From these analysis, the policies in Municipalitys B and C may appear more favorable than those in Municipality A, However, in reality, the decisions must be made taking into account the circumstances of each municipality, such as the staff resources required for health guidance. For example, suppose Municipality A has only limited staff resources (just a few people). Implementing the same policy in Municipality B and under these conditions could lead to a dramatic increasing the number of people needing guidance, which may place a strain on resources.

To prepare for such cases, let's use the policy reconfiguration function to generate new policy candidates that consider the policies in Municipalitys A, B, and C.

3.1.5 Automatic generation of new policy candidates

Let's automatically generate new policy candidates. From the landing page, click the 'New Policy' button and enter a name different from the previous one, such as "Auto-generation of Municipality A".

The rest of the process will be the same as before, however please make sure to select 'On' for the Reconfiguration Mode in the settings.

  • Settings
    • Reconfiguration mode: Select 'On'.
    • For the remaining of the process, select the same file.

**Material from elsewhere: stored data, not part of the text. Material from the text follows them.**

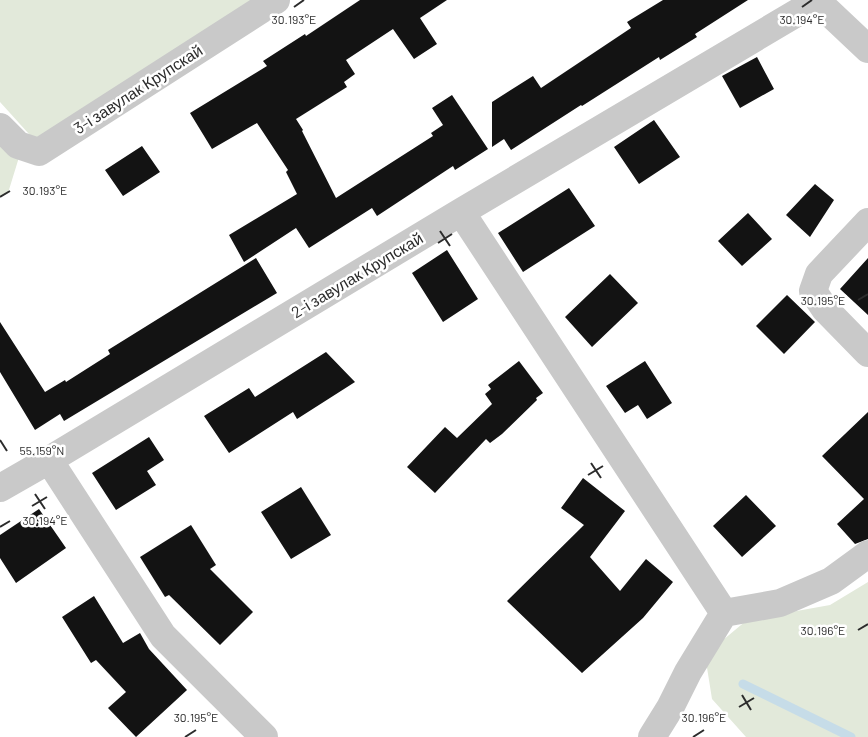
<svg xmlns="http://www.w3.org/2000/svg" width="868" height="737" font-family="Barlow,sans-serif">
<rect width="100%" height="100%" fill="#fff"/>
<path fill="#e2e9da" d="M 0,0 L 264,0 L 38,144 L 0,102 Z
M 0,135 L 20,154 L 8,193 L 0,197 Z
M 868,582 L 868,737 L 746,737 L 712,699 L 705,655 L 747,620 L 830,605 Z"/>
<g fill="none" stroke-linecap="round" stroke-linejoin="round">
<path stroke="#c6dce8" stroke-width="9" d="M 743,684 L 851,737"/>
</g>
<path fill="#131313" d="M 360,0 L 447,0 L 420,18 L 437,44 L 414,59 L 393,29 L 346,60 L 355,74 L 344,82 L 347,87 L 296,119 L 303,130 L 302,131 L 336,198 L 433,136 L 431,133 L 443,125 L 432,108 L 452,95 L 488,149 L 455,170 L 453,166 L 377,216 L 372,208 L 309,248 L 296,228 L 244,262 L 229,235 L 297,194 L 286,172 L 288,170 L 257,123 L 212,149 L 190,113 L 267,66 L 263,61 L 305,34 L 306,36 Z
M 663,0 L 748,0 L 695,34 L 697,37 L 660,60 L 659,57 L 582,106 L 581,105 L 511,150 L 504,139 L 492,147 L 492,102 L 533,76 L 541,88 L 631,28 L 627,22 Z
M 757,57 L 774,89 L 740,108 L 722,76 Z
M 654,120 L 680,157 L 639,184 L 614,147 Z
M 142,146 L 160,172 L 123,196 L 105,170 Z
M 815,184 L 834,200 L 810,237 L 786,215 Z
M 569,188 L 595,226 L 523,272 L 498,233 Z
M 748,213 L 772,239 L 742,266 L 718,241 Z
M 447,250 L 478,299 L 443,322 L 412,273 Z
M 256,258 L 277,293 L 64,421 L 60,414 L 35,430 L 0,372 L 0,322 L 45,392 L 65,380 L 66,382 L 110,354 L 108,350 Z
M 868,258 L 868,315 L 840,289 Z
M 610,274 L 638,303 L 592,347 L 565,317 Z
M 787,295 L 815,322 L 784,354 L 756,326 Z
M 326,352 L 355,382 L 297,419 L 293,412 L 229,453 L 204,416 L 249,388 L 255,397 Z
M 519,361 L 543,393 L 536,398 L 537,400 L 502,434 L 490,443 L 486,439 L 435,493 L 407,467 L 445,427 L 457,438 L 492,404 L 485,394 L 491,389 L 488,385 Z
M 645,361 L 672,403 L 647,419 L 638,405 L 625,413 L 606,386 Z
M 868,412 L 868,539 L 855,544 L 837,524 L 864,499 L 822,456 Z
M 149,437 L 164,460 L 147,471 L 156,485 L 116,510 L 92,473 Z
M 583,478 L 625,511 L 590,557 L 620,591 L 646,559 L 673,582 L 643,618 L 582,673 L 507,601 L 584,525 L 561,508 Z
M 301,487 L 331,535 L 291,559 L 261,512 Z
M 746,495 L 776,526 L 742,557 L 713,526 Z
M 39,509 L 66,548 L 16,583 L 0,558 L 0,535 Z
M 191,525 L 216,565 L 210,569 L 253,612 L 220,645 L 169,595 L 165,597 L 140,557 Z
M 94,596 L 123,643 L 140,633 L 149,649 L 187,690 L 136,737 L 108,708 L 126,692 L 96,660 L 91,663 L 62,617 Z"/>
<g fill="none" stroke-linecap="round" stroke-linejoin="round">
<path stroke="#c9c9c9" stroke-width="28" d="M 816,0 L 868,49
M 0,127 L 18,145 L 39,152 L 276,0
M 461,212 L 724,613
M 868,222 L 819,274 L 813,291 L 825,309 L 868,353
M 49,460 L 163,636 L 264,737
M 0,488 L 49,460 L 461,212 L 817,1
M 652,737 L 670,708 L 688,672 L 724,613 L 780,603 L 831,581 L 868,554"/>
</g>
<path fill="none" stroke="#2c2c2c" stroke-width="2" d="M 294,7 L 304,0M 802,7 L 812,0M 0,197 L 10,191M 440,231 L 450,246M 438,243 L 452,234M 858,300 L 868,294M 0,440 L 7,451M 591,463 L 601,478M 588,475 L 603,466M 35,494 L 45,509M 32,506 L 47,497M 0,527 L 10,521M 858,630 L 868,624M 742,695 L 751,710M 739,707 L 754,698M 185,737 L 196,730M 693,737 L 704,730"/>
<g text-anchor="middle" stroke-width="5" stroke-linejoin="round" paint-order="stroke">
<g font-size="16" fill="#2c2c2c" stroke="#fff">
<text transform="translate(138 89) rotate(-33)" y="6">3-і завулак Крупскай</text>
<text transform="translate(357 275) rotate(-31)" y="6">2-і завулак Крупскай</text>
</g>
</g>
<g font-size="12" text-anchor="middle" fill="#2c2c2c" stroke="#fff" stroke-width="5" stroke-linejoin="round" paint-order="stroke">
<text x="294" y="24">30.193°E</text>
<text x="802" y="24">30.194°E</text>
<text x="45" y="195">30.193°E</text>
<text x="823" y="305">30.195°E</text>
<text x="42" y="455">55.159°N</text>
<text x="45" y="525">30.194°E</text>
<text x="823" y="635">30.196°E</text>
<text x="196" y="722">30.195°E</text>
<text x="704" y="722">30.196°E</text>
</g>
</svg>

3.1.6 Displaying the results of the simulation for the automatically generated policies

Return to the landing page as you did previously. When the green 'SUCCESS' appears, confirming that the simulation has completed successfully, click 'Edit' and then click 'Evaluation' tab at the top of the page to check the results of the simulation.

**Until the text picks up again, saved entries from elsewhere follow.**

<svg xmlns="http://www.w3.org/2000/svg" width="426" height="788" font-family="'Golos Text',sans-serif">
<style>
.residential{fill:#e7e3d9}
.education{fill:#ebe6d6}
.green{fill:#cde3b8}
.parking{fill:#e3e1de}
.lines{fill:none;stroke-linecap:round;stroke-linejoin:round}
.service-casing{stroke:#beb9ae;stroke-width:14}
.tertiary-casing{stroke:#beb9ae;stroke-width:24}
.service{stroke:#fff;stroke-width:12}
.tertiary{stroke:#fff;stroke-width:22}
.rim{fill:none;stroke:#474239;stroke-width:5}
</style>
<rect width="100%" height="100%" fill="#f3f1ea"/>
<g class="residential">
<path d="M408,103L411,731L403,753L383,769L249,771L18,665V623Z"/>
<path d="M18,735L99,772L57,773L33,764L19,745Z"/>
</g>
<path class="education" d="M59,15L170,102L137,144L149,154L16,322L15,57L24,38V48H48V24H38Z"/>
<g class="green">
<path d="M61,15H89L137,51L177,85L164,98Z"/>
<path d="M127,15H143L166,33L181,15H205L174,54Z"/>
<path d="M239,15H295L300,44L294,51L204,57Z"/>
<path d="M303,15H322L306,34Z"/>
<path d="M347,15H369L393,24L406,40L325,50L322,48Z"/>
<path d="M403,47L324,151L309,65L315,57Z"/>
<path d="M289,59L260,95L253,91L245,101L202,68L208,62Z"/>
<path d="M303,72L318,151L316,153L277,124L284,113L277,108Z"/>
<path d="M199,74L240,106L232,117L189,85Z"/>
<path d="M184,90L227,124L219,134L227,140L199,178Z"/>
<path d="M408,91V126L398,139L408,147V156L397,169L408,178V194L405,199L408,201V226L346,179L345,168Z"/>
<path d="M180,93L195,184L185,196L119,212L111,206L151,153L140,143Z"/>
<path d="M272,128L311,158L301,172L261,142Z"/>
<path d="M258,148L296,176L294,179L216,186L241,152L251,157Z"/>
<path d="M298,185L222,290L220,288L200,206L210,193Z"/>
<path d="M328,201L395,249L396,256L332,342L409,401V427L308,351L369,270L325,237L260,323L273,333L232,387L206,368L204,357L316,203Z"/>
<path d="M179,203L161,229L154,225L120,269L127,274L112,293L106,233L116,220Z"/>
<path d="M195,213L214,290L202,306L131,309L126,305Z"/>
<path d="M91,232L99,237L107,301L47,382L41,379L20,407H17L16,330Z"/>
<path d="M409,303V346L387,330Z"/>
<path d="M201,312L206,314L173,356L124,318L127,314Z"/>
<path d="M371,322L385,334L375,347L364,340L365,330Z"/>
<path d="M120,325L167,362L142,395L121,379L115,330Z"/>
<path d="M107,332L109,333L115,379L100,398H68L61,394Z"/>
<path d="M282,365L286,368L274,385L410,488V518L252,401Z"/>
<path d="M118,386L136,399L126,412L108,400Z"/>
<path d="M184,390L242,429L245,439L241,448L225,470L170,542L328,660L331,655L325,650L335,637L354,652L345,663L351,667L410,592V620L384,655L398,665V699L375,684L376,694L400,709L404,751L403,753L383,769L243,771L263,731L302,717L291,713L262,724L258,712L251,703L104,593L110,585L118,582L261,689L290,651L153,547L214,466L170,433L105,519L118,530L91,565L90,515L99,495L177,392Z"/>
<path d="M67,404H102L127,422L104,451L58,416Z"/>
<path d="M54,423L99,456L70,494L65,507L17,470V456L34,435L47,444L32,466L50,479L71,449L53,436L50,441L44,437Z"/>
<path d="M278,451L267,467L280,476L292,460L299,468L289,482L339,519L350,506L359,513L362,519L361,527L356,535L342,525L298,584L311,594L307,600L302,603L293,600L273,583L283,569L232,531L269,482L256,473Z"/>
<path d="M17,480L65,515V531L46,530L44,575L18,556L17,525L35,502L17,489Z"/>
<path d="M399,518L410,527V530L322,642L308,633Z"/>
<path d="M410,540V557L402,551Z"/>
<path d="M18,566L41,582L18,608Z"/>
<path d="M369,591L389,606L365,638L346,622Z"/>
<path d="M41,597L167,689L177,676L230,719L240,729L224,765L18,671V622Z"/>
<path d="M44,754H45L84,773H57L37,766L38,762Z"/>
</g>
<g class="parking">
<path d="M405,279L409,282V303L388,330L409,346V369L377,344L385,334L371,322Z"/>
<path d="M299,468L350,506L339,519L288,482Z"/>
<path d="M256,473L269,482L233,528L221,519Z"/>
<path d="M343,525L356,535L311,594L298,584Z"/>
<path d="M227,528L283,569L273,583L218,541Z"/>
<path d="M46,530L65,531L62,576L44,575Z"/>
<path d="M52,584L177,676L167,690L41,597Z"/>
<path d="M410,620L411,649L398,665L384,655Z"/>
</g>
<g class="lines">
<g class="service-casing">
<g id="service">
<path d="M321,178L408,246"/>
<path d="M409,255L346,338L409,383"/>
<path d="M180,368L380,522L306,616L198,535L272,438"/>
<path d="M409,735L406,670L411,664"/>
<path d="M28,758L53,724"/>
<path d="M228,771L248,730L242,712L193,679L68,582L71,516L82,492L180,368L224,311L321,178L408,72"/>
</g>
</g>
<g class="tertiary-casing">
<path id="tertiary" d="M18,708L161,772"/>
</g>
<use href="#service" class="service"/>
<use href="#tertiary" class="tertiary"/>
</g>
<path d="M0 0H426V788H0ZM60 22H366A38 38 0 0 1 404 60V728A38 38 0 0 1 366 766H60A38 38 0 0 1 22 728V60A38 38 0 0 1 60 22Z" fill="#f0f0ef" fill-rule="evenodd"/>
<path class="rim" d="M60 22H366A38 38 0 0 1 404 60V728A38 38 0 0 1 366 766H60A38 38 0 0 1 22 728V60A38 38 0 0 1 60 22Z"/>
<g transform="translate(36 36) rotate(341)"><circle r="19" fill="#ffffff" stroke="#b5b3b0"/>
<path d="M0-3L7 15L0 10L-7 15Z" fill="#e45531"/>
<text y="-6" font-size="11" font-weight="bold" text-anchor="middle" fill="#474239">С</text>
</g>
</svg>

As a result of the simulation, numerous candidates were automatically generated based on the policies in Municipalitys A, B, and C, and the effects were calculated from five perspectives as previous done. The generated candidates are automatically given names such as "New_policy_candidate0","New_policy_candidate1", and so on.

The results can also be used to make the following observations.

  • In the 'Evaluation results' section, click 'Number of Health Guidance' to sort in ascending order. When the policy in Municipality A is implemented, the number of people who can receive health guidance is very small. In contrast, the automatically generated candidates offer a wide range of options, and some candidates allow for increased health guidance. Here, considering realistic resource constraints, attention is given to candidates where the number of people receiving guidance falls between the values for Municipalitys A and C.
  • Next, use 'COMPARISON' to select Municipality A and multiple candidates of interest and compare the results. For example, if you look closely at one of the candidates, you can see that it is basically similar to Municipality A, but the conditions in the first half of the flowchart have been changed to those for municipality C.
  • In the 'Indicator scatter plot' section, if you set the Y axis to 'Number of Health Guidance' and the X axis to 'medical cost savings', as previous done, there is a roughly positive correlation between the amount of medical cost savings and the number of health guidance. Municipality A is in the lower left, Municipality C in the middle, and Municipality B in the upper right, and there are many policies that have been automatically generated to fill them in.

These considerations show that candidates reflecting the characteristics of each municipality are automatically generated, and that it is possible to consider better policies for Municipality A while taking into account real-world resources.